Manageable Articles

Thought-provoking perspectives on organisations.

Three secret reasons every manager can be a great coach to the team

Coaching works really well to boost well-being and performance. No question. A study of coaching of female leaders within GSK published in 2017 concluded as follows:

the experience of coaching was reported as supporting the development of...leaders in many and varied ways, including enabling the development of skills and capabilities as well as progression in their roles...coaching supported them with self and personal identity development, relational ability and transformational learning.

Sounds like just the thing we need to democratise and make available to everyone rather than just leaders. On this note, I've written about 'coachmania' elsewhere, suggesting that bringing in ever more external or internal coaches isn't the answer. Instead, the first line of coaching defence should be managers throughout organisations. There's a handy aspect to this, which is that managers don't cost organisations any more money, but external and internal coaches do.

But can managers be effective coaches? What makes coaching so effective? These are the questions I'd like to dwell on in this article.

It's all about technique, knowing the right model and judging when to apply it, right? And the very best coaches are the ones with the biggest arsenal of tools to choose from aren’t they?It turns out there's no evidence of this at all. To argue this would be wishful, self-limiting or self-serving thinking, depending on your perspective.

I have also written about coachability and the five mindsets of people who are offered coaching. Turns out coachability has a lot to do with how successful a coach is. How much do I mean by a lot? I mean that more than half the success of coaching is down to the person being coached rather than the coach!

Where do I get this idea from? Well, given the nature of the work it is hard to prove anything definitively and I suppose I'm taking advantage of that. You've got so many variables and a lot of research, including meta analyses of the research proving that the findings contradict each other.

Fifteen years ago, when Kenneth De Meuse was Vice President of Global Research at Korn Ferry he had this to say in an article on evaluating the effectiveness of executive coaching:

The paucity of empirical research may be attributed to the lack of a consensus among divergent professionals regarding whether and how to evaluate the effectiveness of coaching.

Not much seems to have changed since. When he was at Unilever in 2020, Camillo Pandolfi carried out a systematic review of the literature on the so-called 'active ingredients' of executive coaching, meaning what works and doesn't work when it comes to coaching outcomes. Here's what he said:

...evidence on mechanisms and ingredients is still in its infancy and relies on limited and often flawed research, lacking replications in different contexts and cultures.

More recently in 2021, Almuth McDowall, Professor of Organisational Psychology at Birkbeck, oversaw research into the effectiveness of workplace coaching. She and her team concluded this:

there is still lack of rigour in many of the claims and much of the published work in coaching.

So we need to look elsewhere.

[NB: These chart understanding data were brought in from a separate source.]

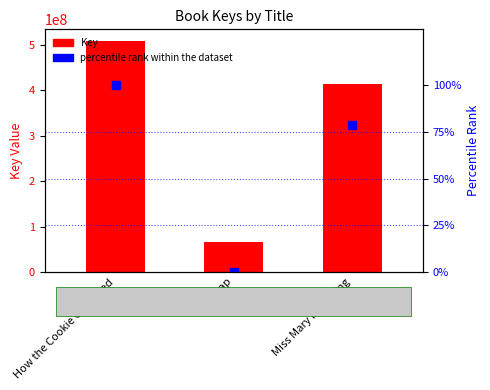

Which label corresponds to the largest value in the chart?

How the Cookie Crumbled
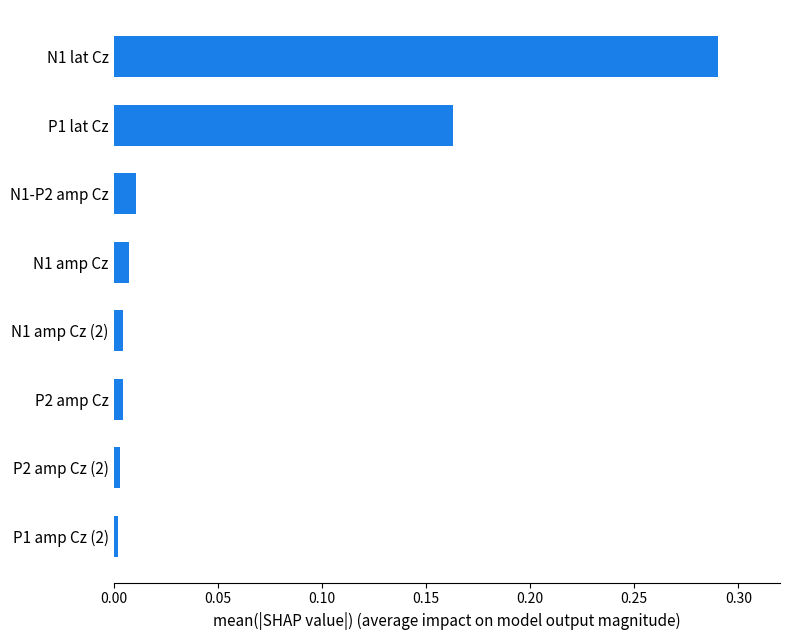

The chart shows a value of 0.0 at P2 amp Cz. True or false?

True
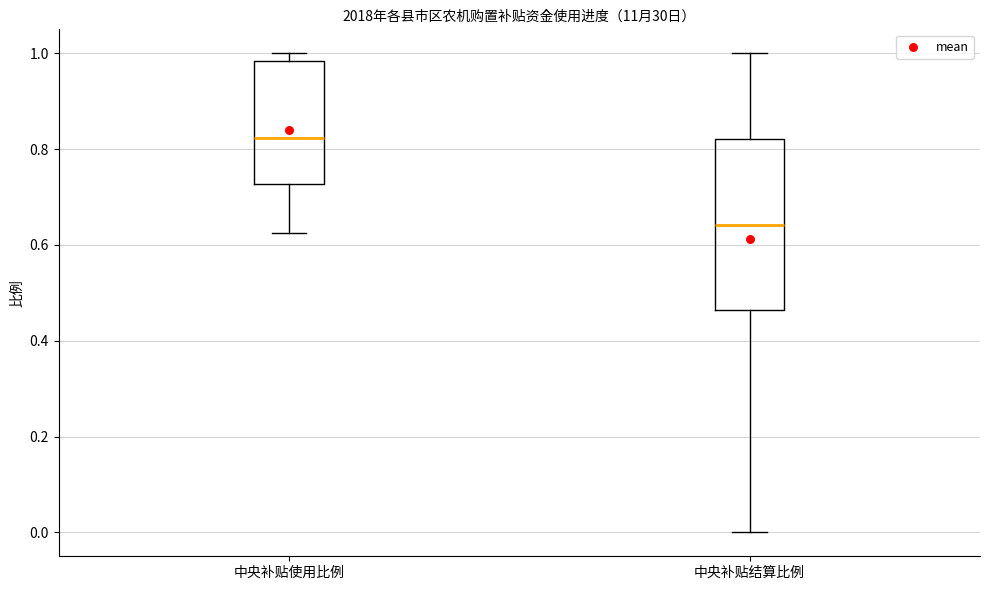

Reading left to right, transcribe this box plot: for each box, give where its median line is, the range the box spans, and where its two whiskers end, as read against the y-axis. The values are not printed on the chart, so give them approximately, as read against the axis.

中央补贴使用比例: median 0.82, box 0.72 to 0.98, whiskers 0.62 to 1.00
中央补贴结算比例: median 0.64, box 0.46 to 0.82, whiskers 0.00 to 1.00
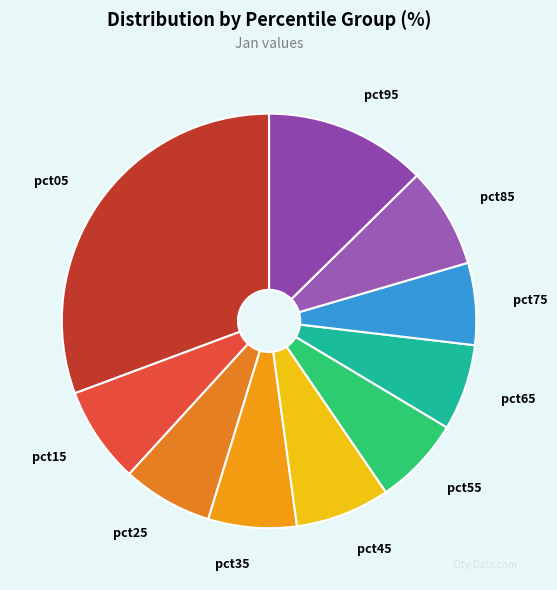

Is there any slice that represents more than half of the pie?

No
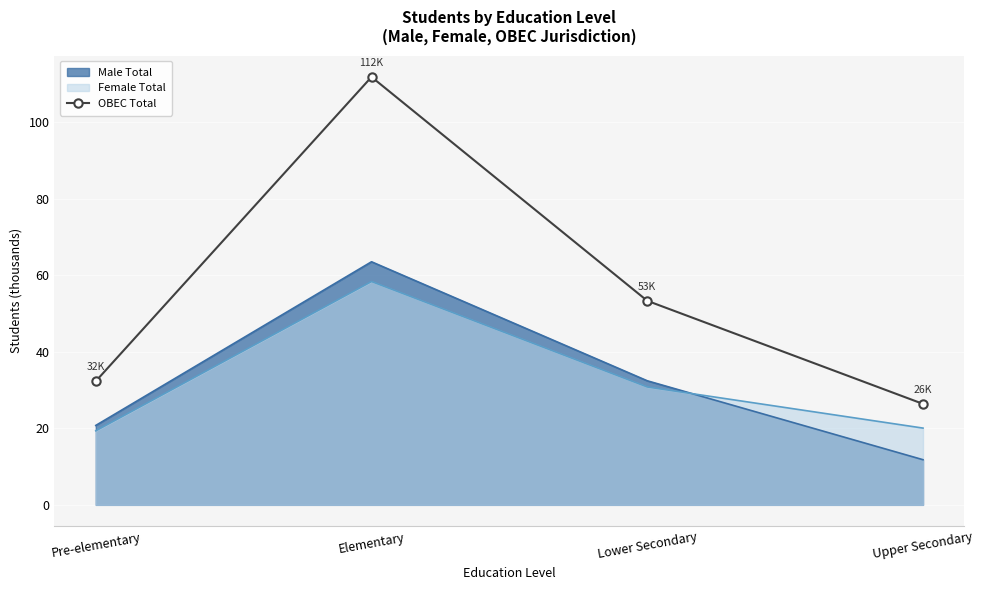

True or false: the data shows 53.3 at Lower Secondary.

True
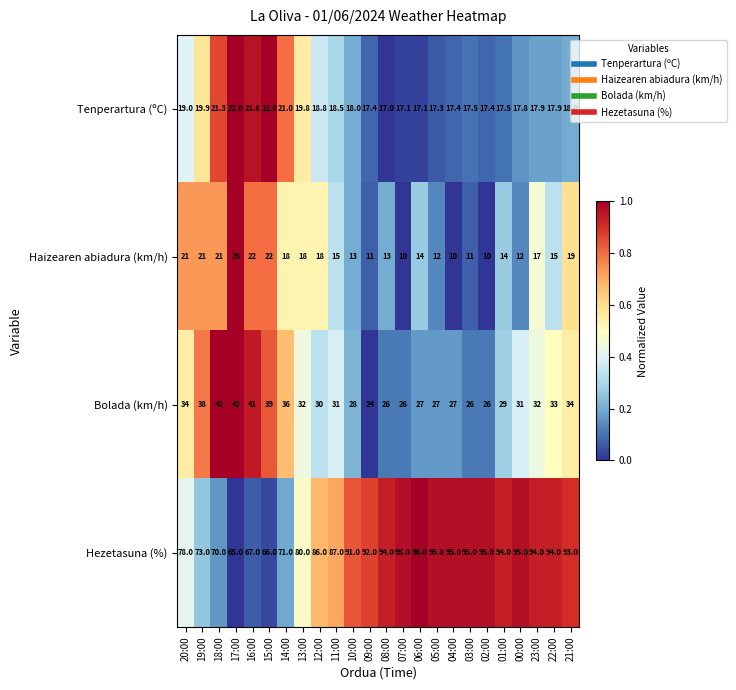

What is the total value across all series at 09:00?

144.4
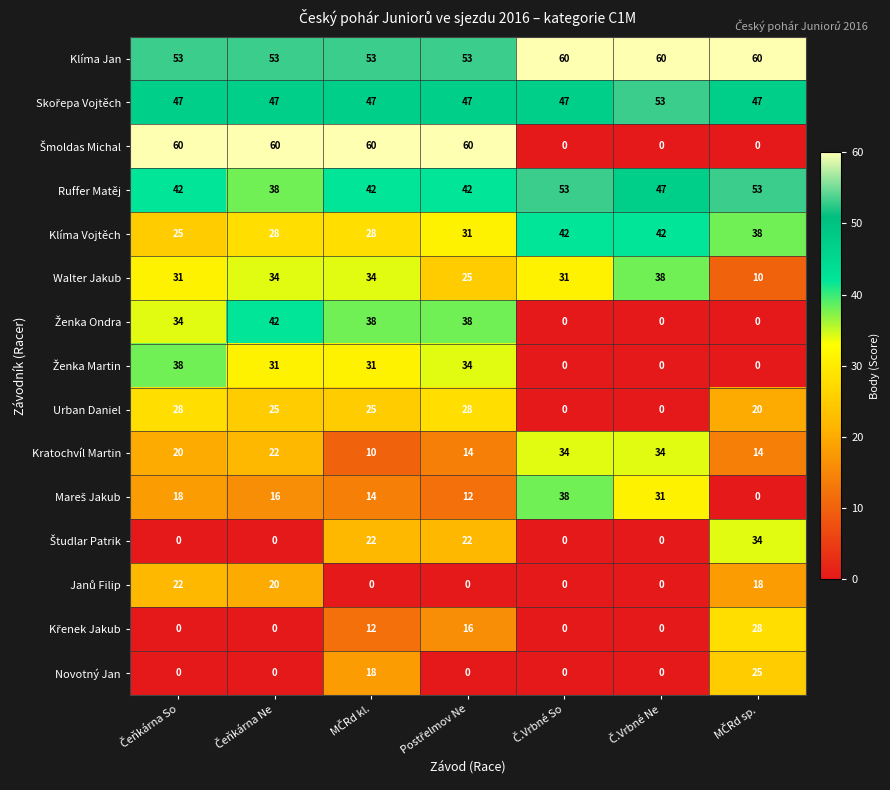

What is the difference between the maximum and minimum values in the Klíma Vojtěch series?

17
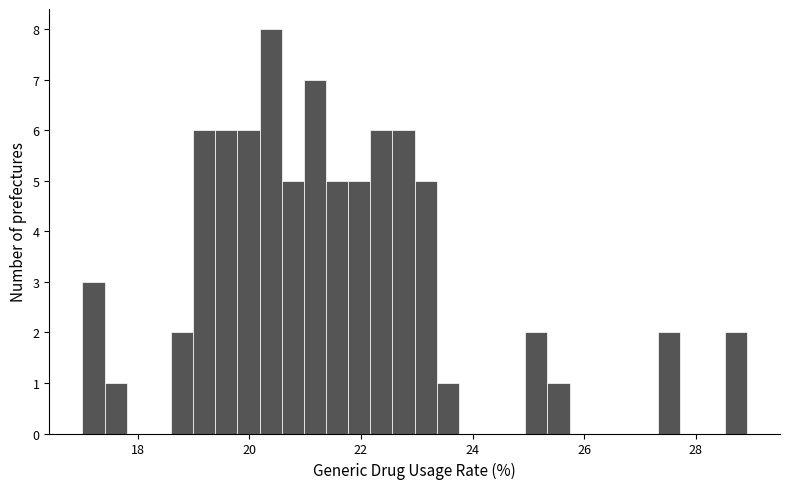

Read against the x-axis, roughly where is the centre of the tallest bar?

20.4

Why not look at the much bigger and better studied area of psychotherapy? This is exactly what Dr Douglas McKenna did back in 2011 after architecting Microsoft's executive and leadership development efforts. Have a look at this chart from his article:

Three secrets _ figure.png

If we apply this to executive coaching, as he argues convincingly, we would conclude that 'coachability' (the ability to be coached) and the relationship explain 85% of the difference in outcomes from coaching. This is made up of three components:

  1. The person being coached ('client factors') explains a massive 40%
  2. The relationship between coach and coachee explains 30%
  3. The coachee's expectation of change ('hope') explains 15%

Only 15% is down to theory and techniques. And yet I know a lot of managers who worry that they can't coach because they don't have whatever it is that explains 15% of the differences in outcomes. And I also know a lot of coaches ('coachmania', remember) who focus on their credentials in this and that model or theory as if these peripheral things are core to coaching outcomes.

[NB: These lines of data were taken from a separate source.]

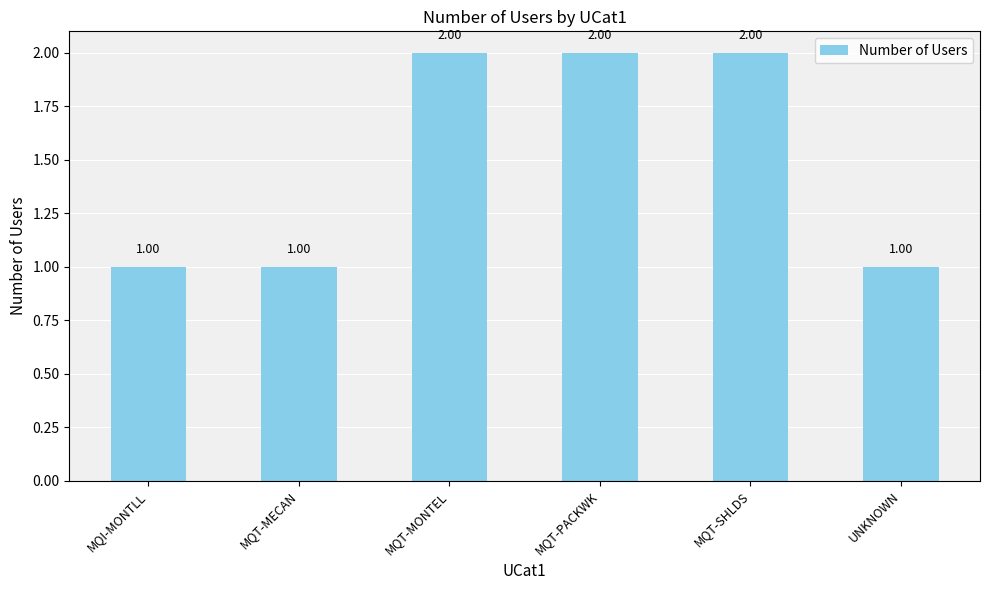

What is the difference between the second highest and second lowest values?

1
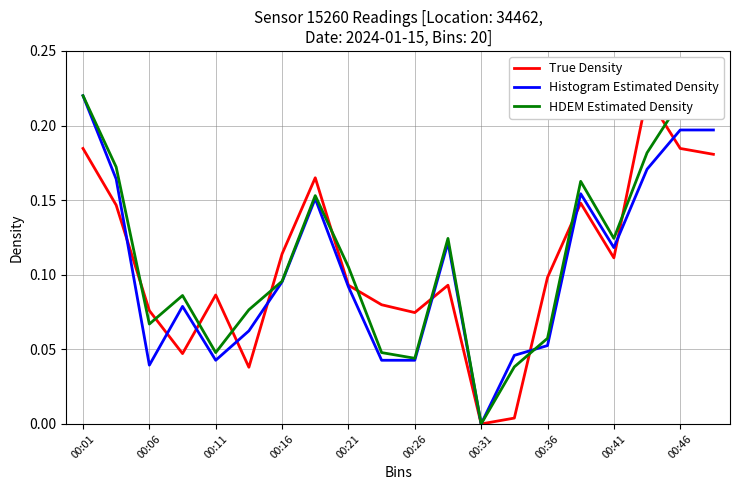

At which category does HDEM Estimated Density reach its first local valley?

00:06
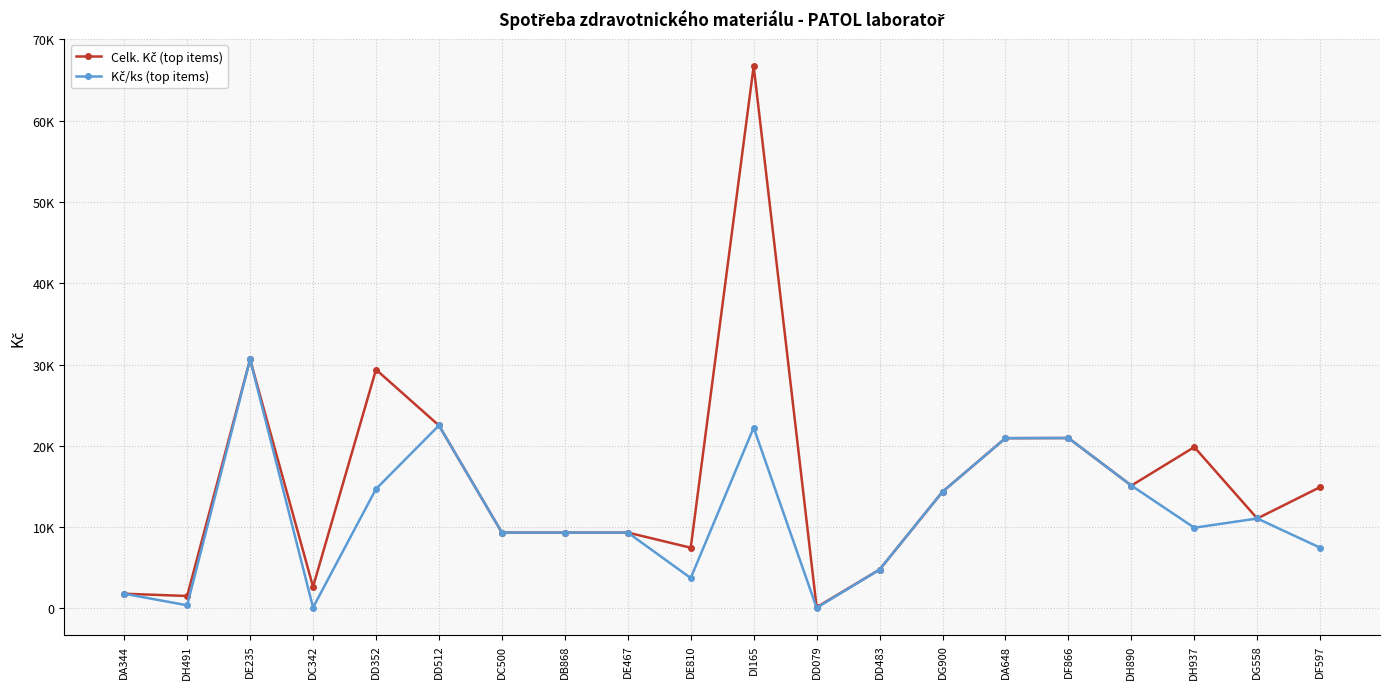

Rank the series at DI165 from lowest to highest value.

Kč/ks (top items), Celk. Kč (top items)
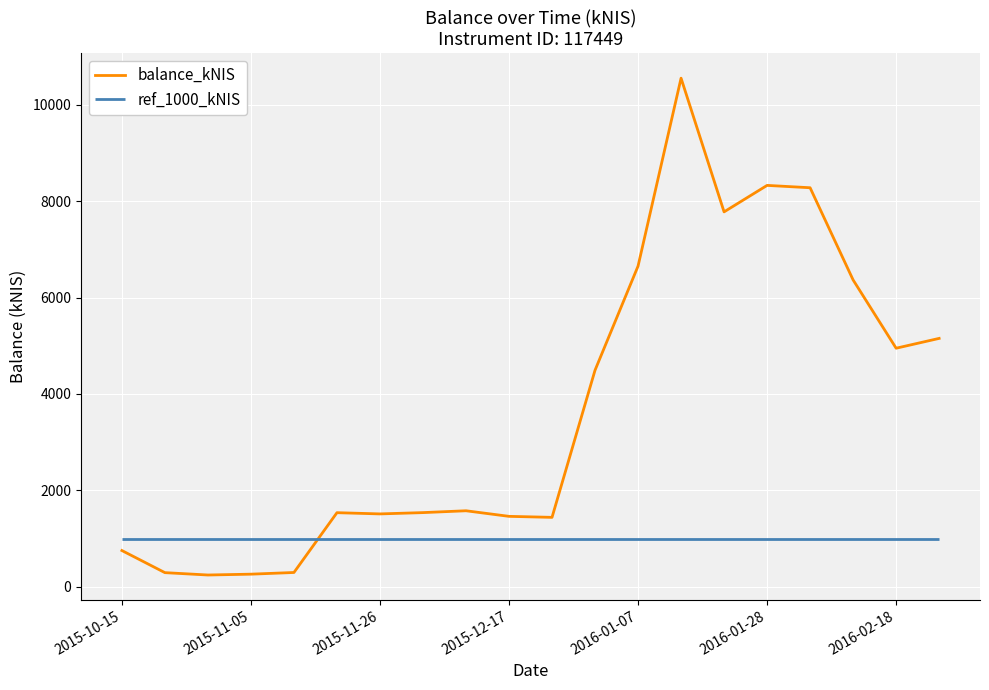

What is the value of the 9th point from the left?

1576.0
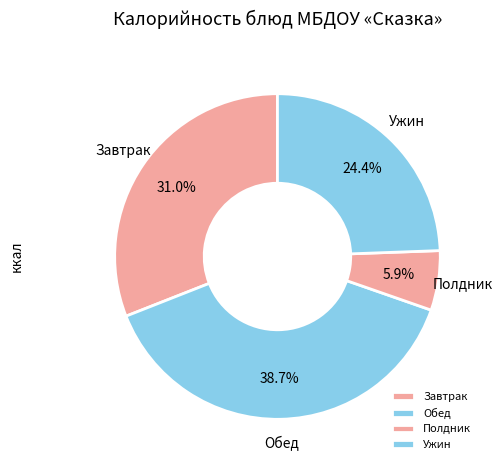

What portion of the pie excludes Завтрак?

69.0%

This is really good news, because it means that busy managers can be great coaches by investing in the coachability of people in their teams and their relationship with each of these people, rather than theories and one-size-fits-all models. They can also improve outcomes by being more confident in their abilities as the team coach, which will in turn increase the 'hope' factor.

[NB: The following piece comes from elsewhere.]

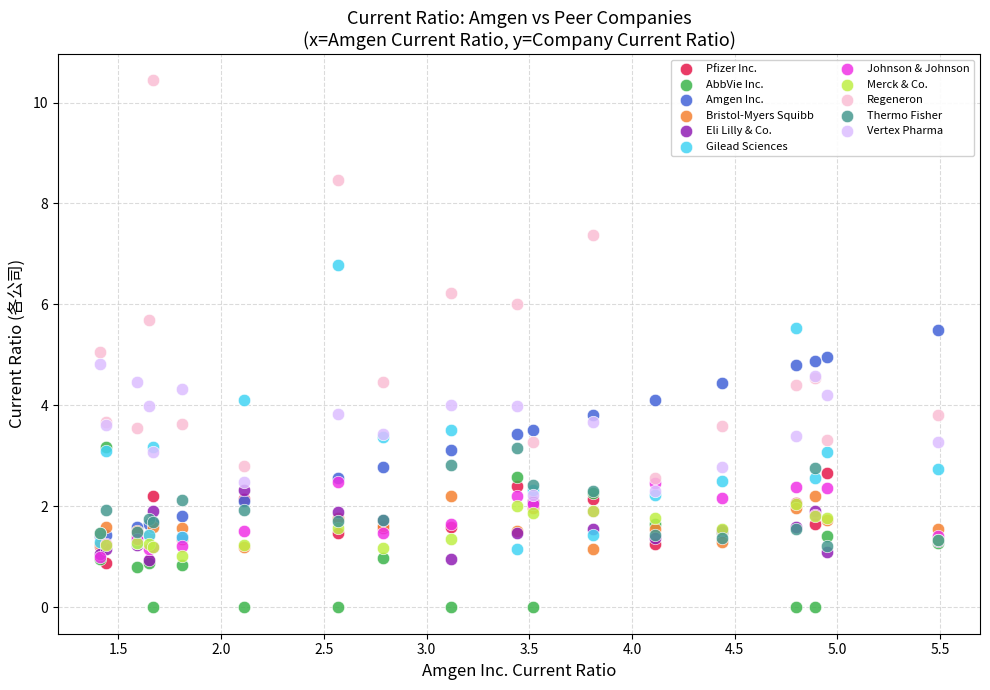

Which series has the widest spread of Y values?

Regeneron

If we need more encouragement to empower managers, here's another quote from the 2021 Birkbeck study:

...workplace coaching requires comprehensive approaches due to a sophisticated triangular relationship between the coach, coachee and organization. Therefore, coaching is regarded as a social process where contingent factors including organizational structure, political dynamics and power relationships are important influences on the coaching relationship

Now, who better than managers to know all about this triangular relationship and the 'contingent factors'? Imagine the time spent (on the clock) by someone getting to grips with what's going on around the coachee when managers are already there having intimate knowledge of all this context that contributes so much to coaching outcomes.

It surely is time to democratise coaching through managers. And imagine if managers developed their relationship-building skills, created more trust and psychological safety, and practised some coaching techniques. They'd be hugely impactful at a fraction of the cost of alternatives.

Are you willing to challenge orthodoxy, and equip and trust your managers to be the best coaches to their teams?